▶ RECORDS FOR THIS TASK:
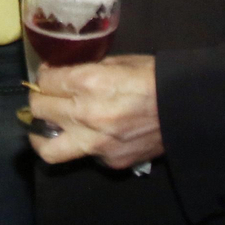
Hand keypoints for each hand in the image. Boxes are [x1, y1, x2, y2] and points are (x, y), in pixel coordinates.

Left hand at [27, 55, 162, 169]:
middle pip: (39, 111)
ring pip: (48, 148)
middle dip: (39, 102)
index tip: (49, 77)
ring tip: (45, 129)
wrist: (185, 108)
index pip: (44, 82)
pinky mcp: (110, 161)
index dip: (44, 77)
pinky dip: (80, 144)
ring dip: (42, 136)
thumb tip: (59, 74)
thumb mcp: (114, 62)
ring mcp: (96, 143)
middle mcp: (85, 114)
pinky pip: (82, 156)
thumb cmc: (151, 76)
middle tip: (46, 99)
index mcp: (87, 82)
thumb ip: (83, 69)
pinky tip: (89, 134)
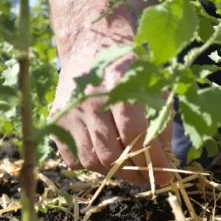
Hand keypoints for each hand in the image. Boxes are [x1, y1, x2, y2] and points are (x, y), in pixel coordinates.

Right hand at [51, 40, 173, 184]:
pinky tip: (107, 157)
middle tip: (149, 176)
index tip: (165, 176)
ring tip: (131, 169)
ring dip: (114, 172)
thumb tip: (165, 158)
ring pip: (91, 160)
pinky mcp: (55, 120)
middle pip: (111, 153)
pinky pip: (73, 158)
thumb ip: (162, 120)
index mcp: (119, 86)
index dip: (152, 160)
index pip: (135, 134)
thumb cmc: (131, 67)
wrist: (91, 44)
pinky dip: (92, 165)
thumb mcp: (154, 85)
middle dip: (135, 172)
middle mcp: (90, 100)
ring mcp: (69, 111)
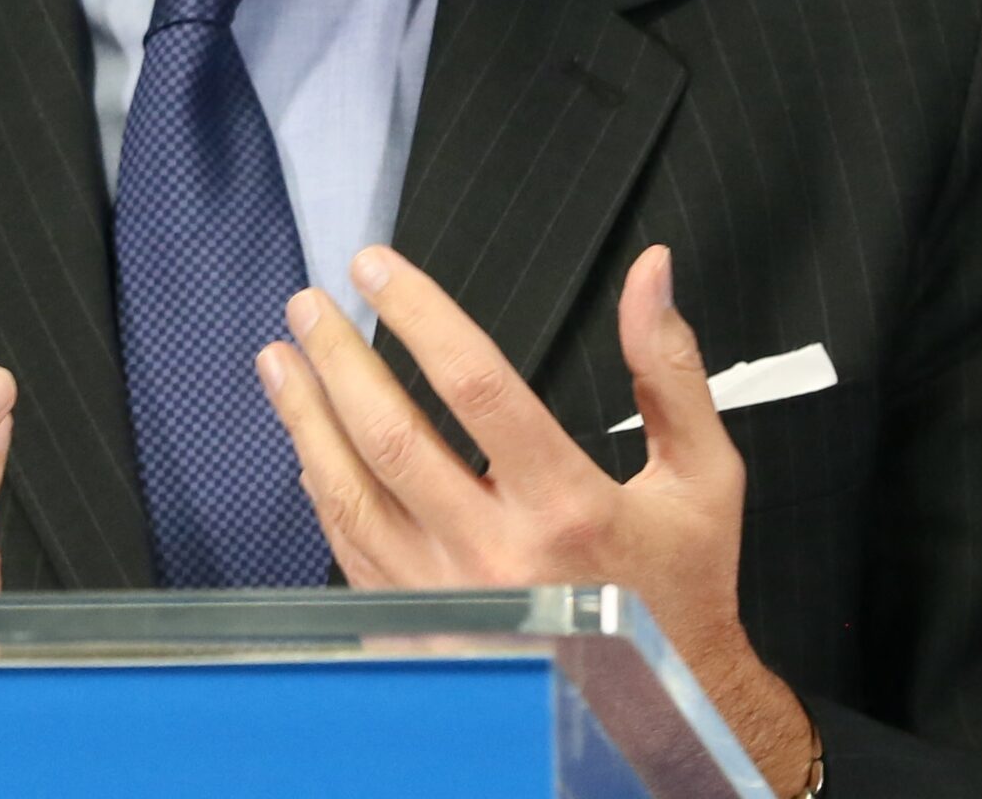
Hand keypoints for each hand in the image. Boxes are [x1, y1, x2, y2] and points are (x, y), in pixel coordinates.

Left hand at [257, 245, 815, 794]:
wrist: (661, 713)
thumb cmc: (679, 590)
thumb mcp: (701, 476)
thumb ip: (669, 368)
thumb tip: (649, 275)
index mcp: (567, 507)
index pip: (476, 384)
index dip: (420, 314)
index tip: (378, 268)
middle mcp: (498, 555)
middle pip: (392, 438)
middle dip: (340, 360)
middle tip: (309, 305)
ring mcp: (449, 598)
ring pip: (353, 496)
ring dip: (307, 421)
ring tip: (281, 361)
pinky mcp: (423, 629)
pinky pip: (351, 552)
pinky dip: (324, 490)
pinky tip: (308, 447)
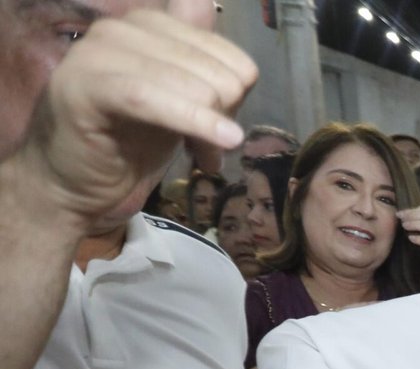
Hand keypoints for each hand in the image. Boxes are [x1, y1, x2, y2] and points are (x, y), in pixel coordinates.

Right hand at [11, 0, 255, 228]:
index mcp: (148, 25)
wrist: (72, 182)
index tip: (229, 125)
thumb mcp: (182, 103)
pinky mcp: (84, 84)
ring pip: (188, 84)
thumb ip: (206, 72)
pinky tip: (214, 150)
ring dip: (207, 131)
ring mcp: (97, 52)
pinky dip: (190, 122)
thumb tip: (234, 43)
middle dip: (223, 116)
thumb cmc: (129, 142)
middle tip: (209, 150)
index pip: (224, 52)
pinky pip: (151, 99)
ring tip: (202, 158)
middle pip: (213, 71)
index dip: (238, 95)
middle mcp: (121, 28)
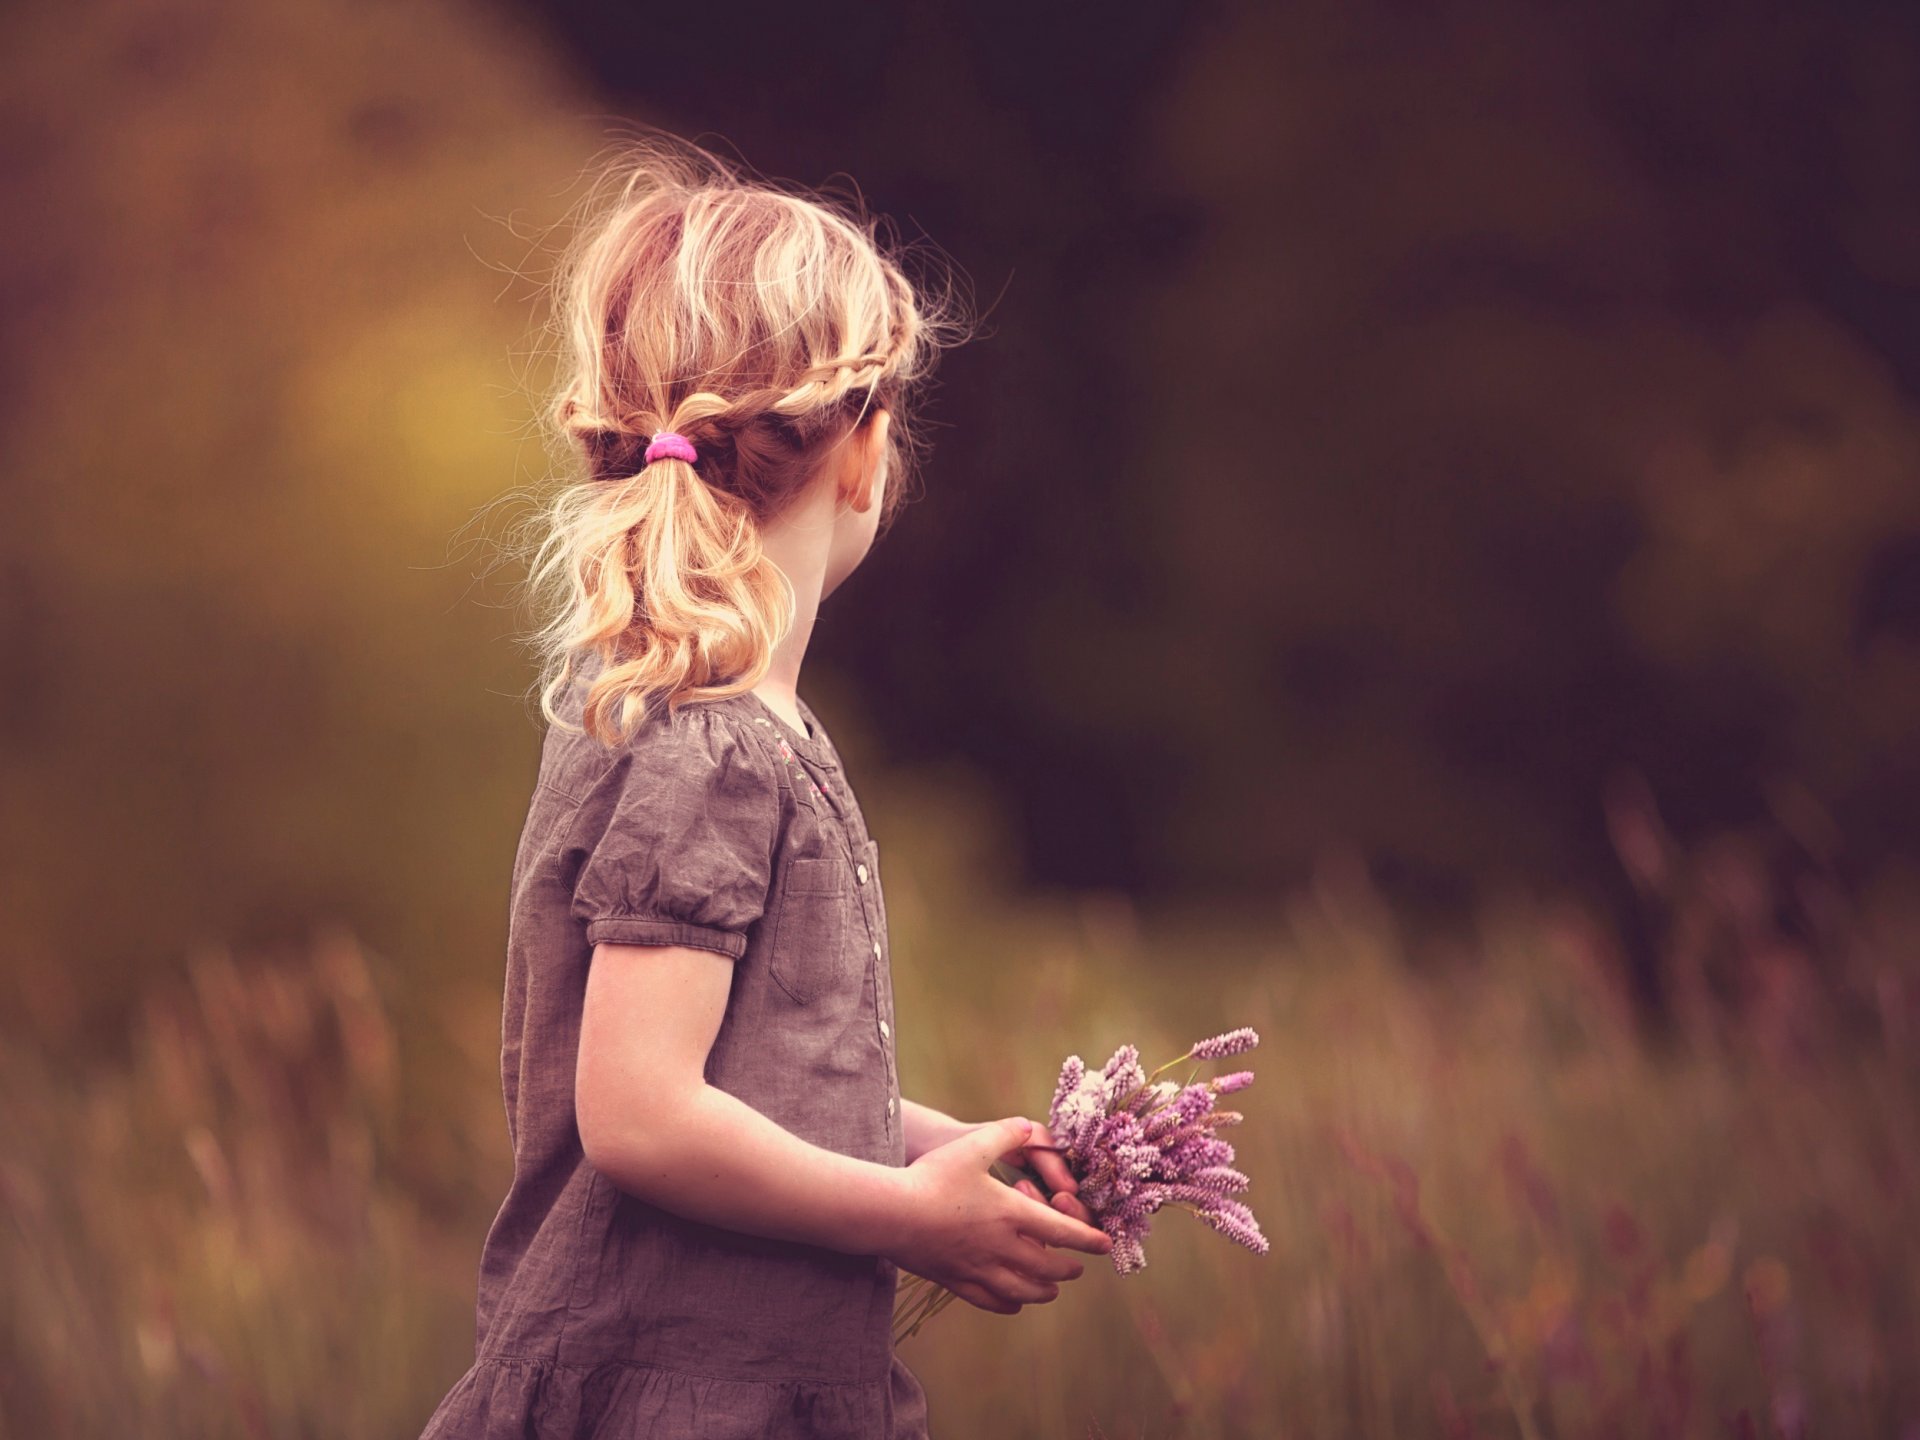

▶ YOUR GOAL: Within the material above, copy exactly the lines from the line that holds "pinky mcp: (55, 120)" up to and including the line that holds "middle mcp: (90, 100)".

▶ SOLUTION FOR THIS TASK:
pinky mcp: (55, 120)
middle pip: (111, 153)
pinky pip: (73, 158)
thumb ip: (162, 120)
index mcp: (119, 86)
index dip: (152, 160)
index pip: (135, 134)
thumb cmc: (131, 67)
wrist: (91, 44)
pinky dip: (92, 165)
thumb mcp: (154, 85)
middle dip: (135, 172)
middle mcp: (90, 100)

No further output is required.